Community quarantine measures are disruptive to all and sundry for obvious reasons. When it comes to athletes, however, the change can be nothing short of unnerving. National Basketball Association players, in particular, have encountered no small measure of difficulty adjusting to the new normal for the immediate term. Prior to the suspension of the 2019-20 campaign, they were deep in competition and ready for the stretch run through the last fifth of the regular-season schedule. Now, they’re compelled to stay at home and away from practice facilities, unsure of when they can take to the court anew.
It goes without saying that they’re keeping fit — as best they can, that is. Outside of the ideal, they’re enjoined to come up with some semblance of a routine that has their bodies toned. And even as they work out while in the comfort of their homes, they presumably continue watching over their diet. Uncertainty, after all, goes both ways. Barring total cancellation, the games will resume at some point in the future, and they need to hit the ground running if they’re bent on finishing strong. In this regard, those ingrained in exerting effort even during supposed downtimes have the advantage.

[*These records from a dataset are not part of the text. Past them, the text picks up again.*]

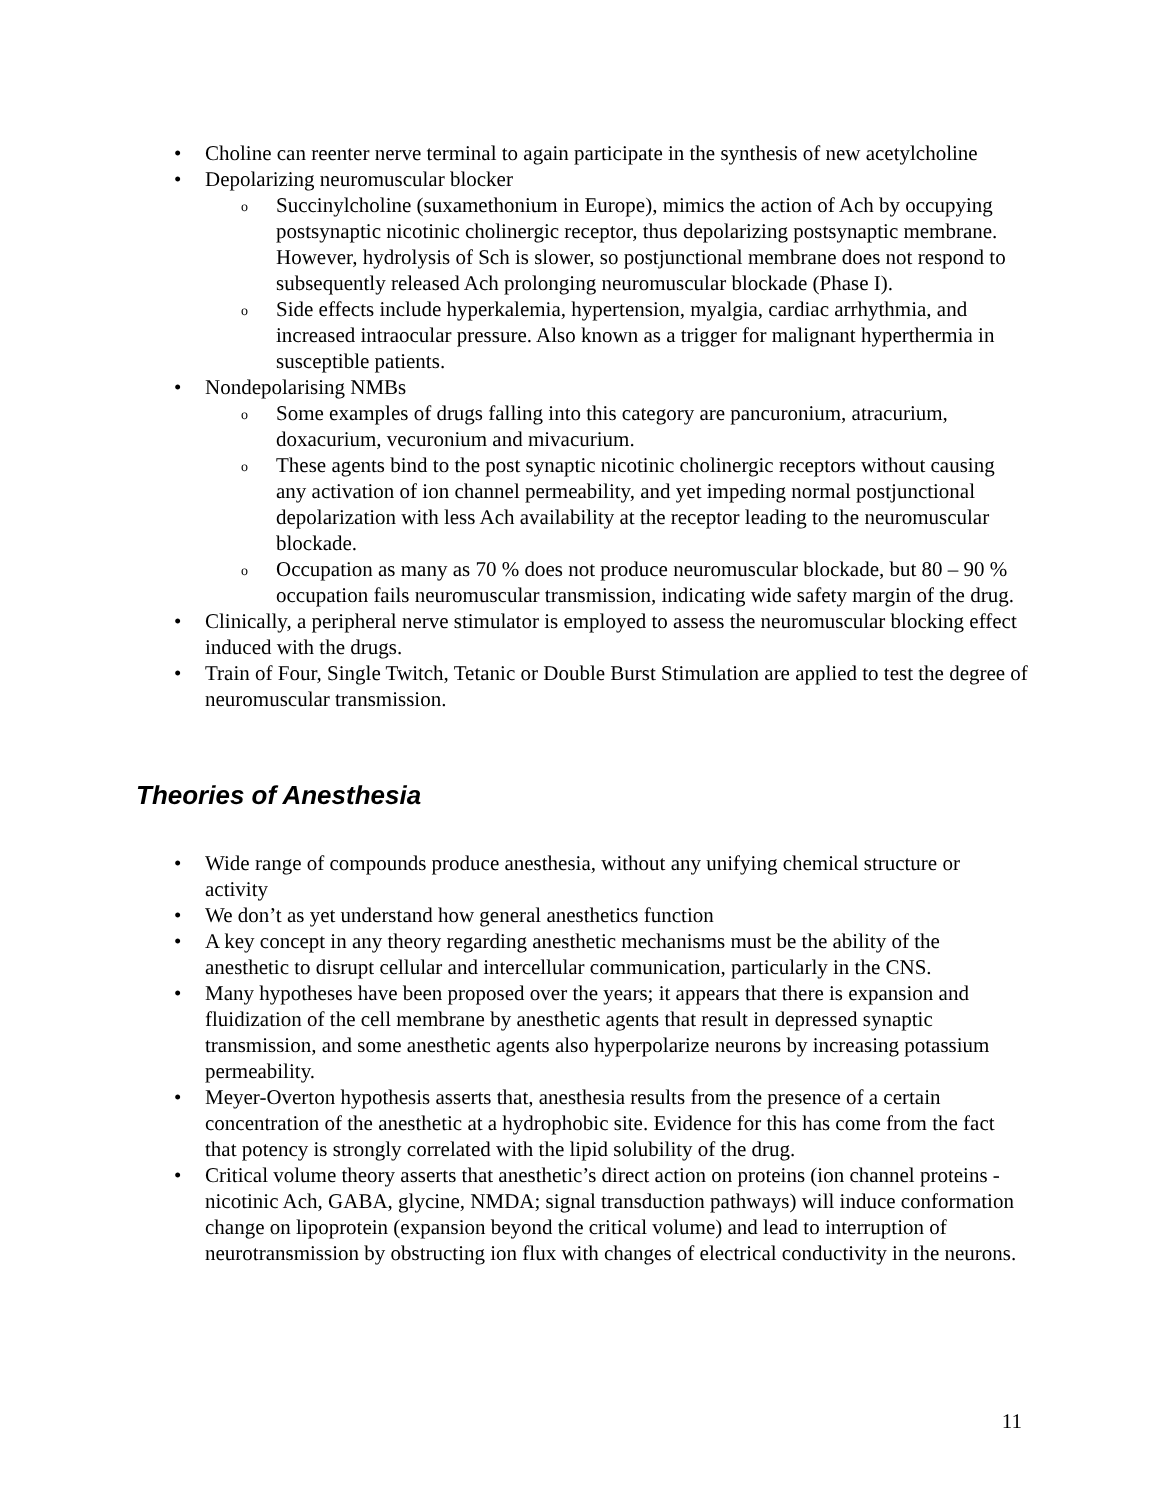• Choline can reenter nerve terminal to again participate in the synthesis of new acetylcholine
• Depolarizing neuromuscular blocker
o Succinylcholine (suxamethonium in Europe), mimics the action of Ach by occupying postsynaptic nicotinic cholinergic receptor, thus depolarizing postsynaptic membrane. However, hydrolysis of Sch is slower, so postjunctional membrane does not respond to subsequently released Ach prolonging neuromuscular blockade (Phase I).
o Side effects include hyperkalemia, hypertension, myalgia, cardiac arrhythmia, and increased intraocular pressure. Also known as a trigger for malignant hyperthermia in susceptible patients.
• Nondepolarising NMBs
o Some examples of drugs falling into this category are pancuronium, atracurium, doxacurium, vecuronium and mivacurium.
o These agents bind to the post synaptic nicotinic cholinergic receptors without causing any activation of ion channel permeability, and yet impeding normal postjunctional depolarization with less Ach availability at the receptor leading to the neuromuscular blockade.
o Occupation as many as 70 % does not produce neuromuscular blockade, but 80 – 90 % occupation fails neuromuscular transmission, indicating wide safety margin of the drug.
• Clinically, a peripheral nerve stimulator is employed to assess the neuromuscular blocking effect induced with the drugs.
• Train of Four, Single Twitch, Tetanic or Double Burst Stimulation are applied to test the degree of neuromuscular transmission.
Theories of Anesthesia
• Wide range of compounds produce anesthesia, without any unifying chemical structure or activity
• We don’t as yet understand how general anesthetics function
• A key concept in any theory regarding anesthetic mechanisms must be the ability of the anesthetic to disrupt cellular and intercellular communication, particularly in the CNS.
• Many hypotheses have been proposed over the years; it appears that there is expansion and fluidization of the cell membrane by anesthetic agents that result in depressed synaptic transmission, and some anesthetic agents also hyperpolarize neurons by increasing potassium permeability.
• Meyer-Overton hypothesis asserts that, anesthesia results from the presence of a certain concentration of the anesthetic at a hydrophobic site. Evidence for this has come from the fact that potency is strongly correlated with the lipid solubility of the drug.
• Critical volume theory asserts that anesthetic’s direct action on proteins (ion channel proteins - nicotinic Ach, GABA, glycine, NMDA; signal transduction pathways) will induce conformation change on lipoprotein (expansion beyond the critical volume) and lead to interruption of neurotransmission by obstructing ion flux with changes of electrical conductivity in the neurons.
11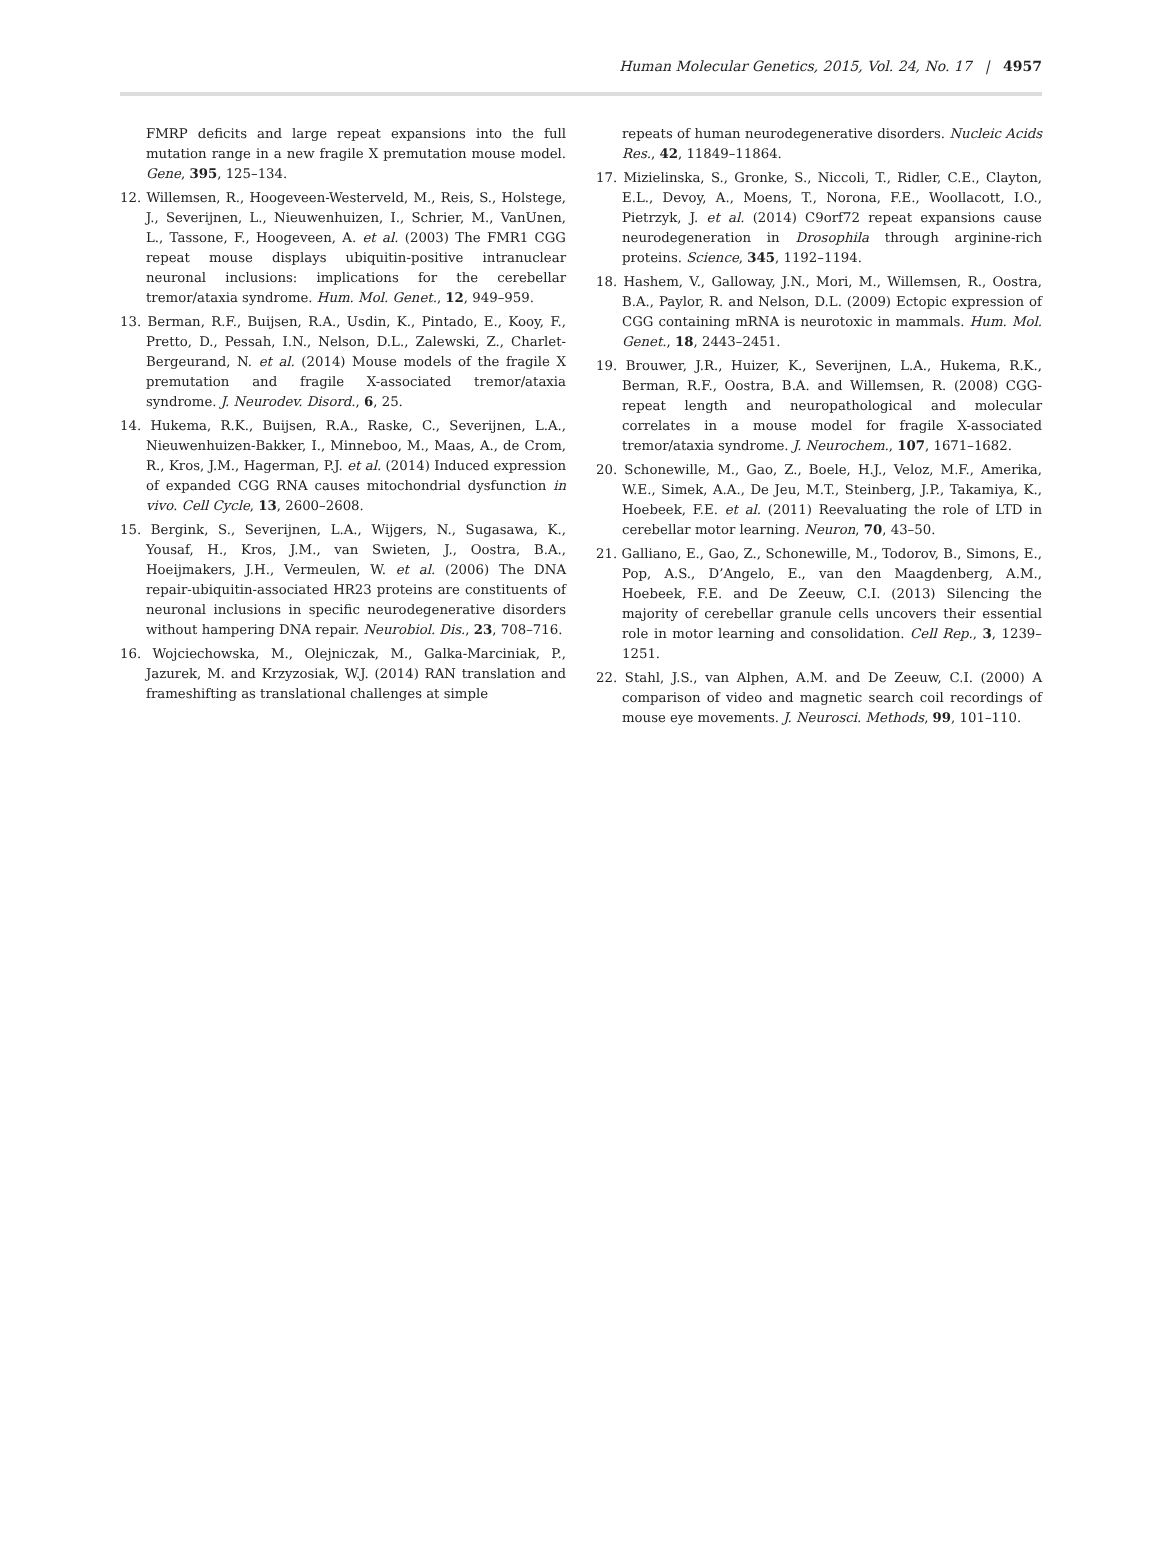Human Molecular Genetics, 2015, Vol. 24, No. 17 | 4957
FMRP deficits and large repeat expansions into the full mutation range in a new fragile X premutation mouse model. Gene, 395, 125–134.
12. Willemsen, R., Hoogeveen-Westerveld, M., Reis, S., Holstege, J., Severijnen, L., Nieuwenhuizen, I., Schrier, M., VanUnen, L., Tassone, F., Hoogeveen, A. et al. (2003) The FMR1 CGG repeat mouse displays ubiquitin-positive intranuclear neuronal inclusions: implications for the cerebellar tremor/ataxia syndrome. Hum. Mol. Genet., 12, 949–959.
13. Berman, R.F., Buijsen, R.A., Usdin, K., Pintado, E., Kooy, F., Pretto, D., Pessah, I.N., Nelson, D.L., Zalewski, Z., Charlet-Bergeurand, N. et al. (2014) Mouse models of the fragile X premutation and fragile X-associated tremor/ataxia syndrome. J. Neurodev. Disord., 6, 25.
14. Hukema, R.K., Buijsen, R.A., Raske, C., Severijnen, L.A., Nieuwenhuizen-Bakker, I., Minneboo, M., Maas, A., de Crom, R., Kros, J.M., Hagerman, P.J. et al. (2014) Induced expression of expanded CGG RNA causes mitochondrial dysfunction in vivo. Cell Cycle, 13, 2600–2608.
15. Bergink, S., Severijnen, L.A., Wijgers, N., Sugasawa, K., Yousaf, H., Kros, J.M., van Swieten, J., Oostra, B.A., Hoeijmakers, J.H., Vermeulen, W. et al. (2006) The DNA repair-ubiquitin-associated HR23 proteins are constituents of neuronal inclusions in specific neurodegenerative disorders without hampering DNA repair. Neurobiol. Dis., 23, 708–716.
16. Wojciechowska, M., Olejniczak, M., Galka-Marciniak, P., Jazurek, M. and Krzyzosiak, W.J. (2014) RAN translation and frameshifting as translational challenges at simple
repeats of human neurodegenerative disorders. Nucleic Acids Res., 42, 11849–11864.
17. Mizielinska, S., Gronke, S., Niccoli, T., Ridler, C.E., Clayton, E.L., Devoy, A., Moens, T., Norona, F.E., Woollacott, I.O., Pietrzyk, J. et al. (2014) C9orf72 repeat expansions cause neurodegeneration in Drosophila through arginine-rich proteins. Science, 345, 1192–1194.
18. Hashem, V., Galloway, J.N., Mori, M., Willemsen, R., Oostra, B.A., Paylor, R. and Nelson, D.L. (2009) Ectopic expression of CGG containing mRNA is neurotoxic in mammals. Hum. Mol. Genet., 18, 2443–2451.
19. Brouwer, J.R., Huizer, K., Severijnen, L.A., Hukema, R.K., Berman, R.F., Oostra, B.A. and Willemsen, R. (2008) CGG-repeat length and neuropathological and molecular correlates in a mouse model for fragile X-associated tremor/ataxia syndrome. J. Neurochem., 107, 1671–1682.
20. Schonewille, M., Gao, Z., Boele, H.J., Veloz, M.F., Amerika, W.E., Simek, A.A., De Jeu, M.T., Steinberg, J.P., Takamiya, K., Hoebeek, F.E. et al. (2011) Reevaluating the role of LTD in cerebellar motor learning. Neuron, 70, 43–50.
21. Galliano, E., Gao, Z., Schonewille, M., Todorov, B., Simons, E., Pop, A.S., D’Angelo, E., van den Maagdenberg, A.M., Hoebeek, F.E. and De Zeeuw, C.I. (2013) Silencing the majority of cerebellar granule cells uncovers their essential role in motor learning and consolidation. Cell Rep., 3, 1239–1251.
22. Stahl, J.S., van Alphen, A.M. and De Zeeuw, C.I. (2000) A comparison of video and magnetic search coil recordings of mouse eye movements. J. Neurosci. Methods, 99, 101–110.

That said, there will be lulls, long lulls, and the players’ nature brings them closer to whiling the time away in pursuits that get their competitive juices flowing. Not a few of the younger set, for instance, have taken to online gaming — and not necessarily in hoops. NBA 2K20 remains popular, but so is Call of Duty. And they’re good. In fact, they believe they’re good enough with their thumbs to put up streaming videos of their virtual exploits. Ask the Hawks’ Trae Young or the Suns’ Devin Booker, or even the Mavericks’ Luka Doncic, hitherto alien to Twitch.
Meanwhile, plenty others resort to watching highlights of old games. Some watch their own reels, while others turn to those of legends. In any case, their imperatives are clear: they fight ennui, but make sure to stay safe in so doing. From the Raptors’ Serge Ibaka hosting a cooking show on Twitter to the Grizzlies’ Ja Morant doing his unique introduction of starting lineups on TikTok, social media has become a tool to connect. And, needless to say, the fans appreciate the outputs. Everybody’s down with the program, so to speak, and certainly in for the long haul.
Anthony L. Cuaycong has been writing Courtside since BusinessWorld introduced a Sports section in 1994.